Monday, 26 March 2012 - Reviewed by Marcus


Official Doctor Who Convention 2012

The Millennium Centre, Cardiff
24-25 March 2012

BBC Worldwide
This weekend the BBC organised the first Official Doctor Who Convention since the series returned to TV screens in 2005 and the biggest Doctor Who event the Corporation has run since the stately grounds of Longleat hosted the celebration of the show's twentieth birthday in April 1983.

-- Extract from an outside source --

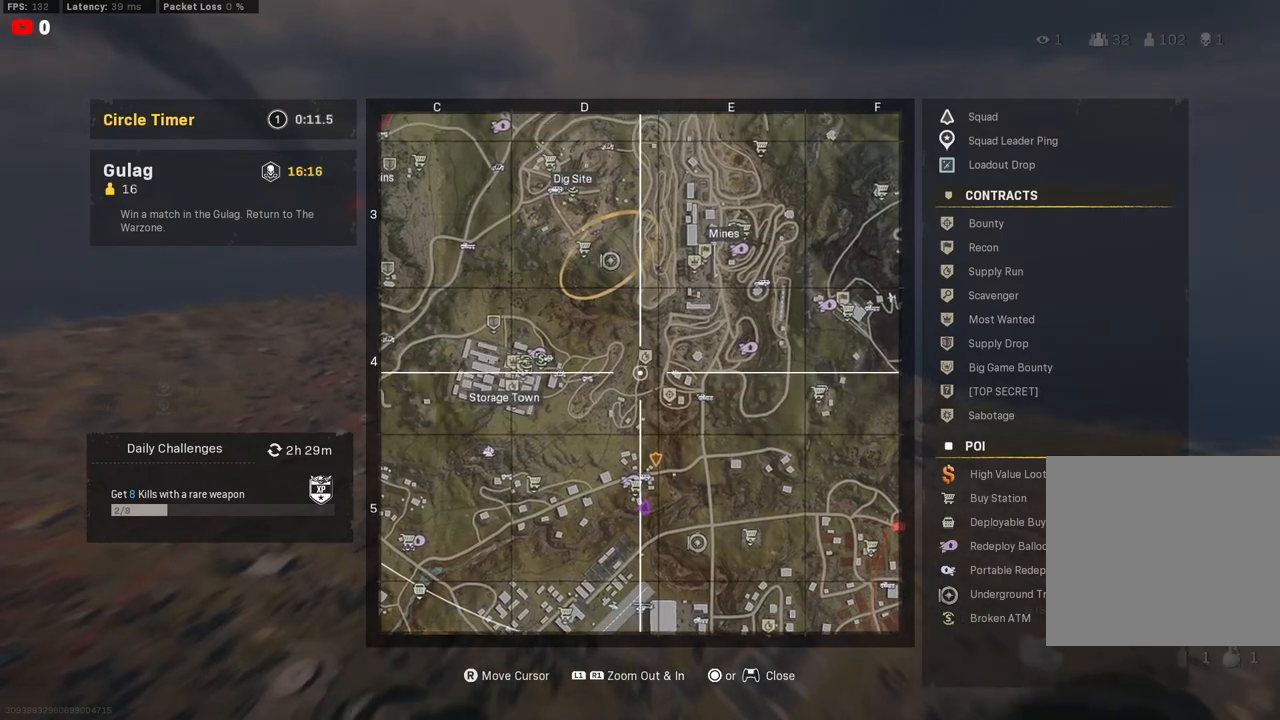
{"buttons": [], "left_stick": "center", "right_stick": "center", "events": [[300, "DPAD_UP", "down"], [400, "DPAD_UP", "up"]]}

Very different to many fan run conventions, the announcement of the event had a mixed response with some fans, with some criticising the entry price and the lack of inclusion of many items that have now become a integral part of many alternative conventions. But an official BBC event is always going to be a very different beast, with different aspirations and objectives than an event purely ran by fans. Each type of event has its own own unique selling points and each will appear to different type of fan. A BBC event will always be much bigger than others purely because it is an official BBC event. Many will attend who would never dream of going to an alternative convention with the event appealing to a far wider circle of fans. So it is bound to lose some of the intimacy that many smaller conventions process.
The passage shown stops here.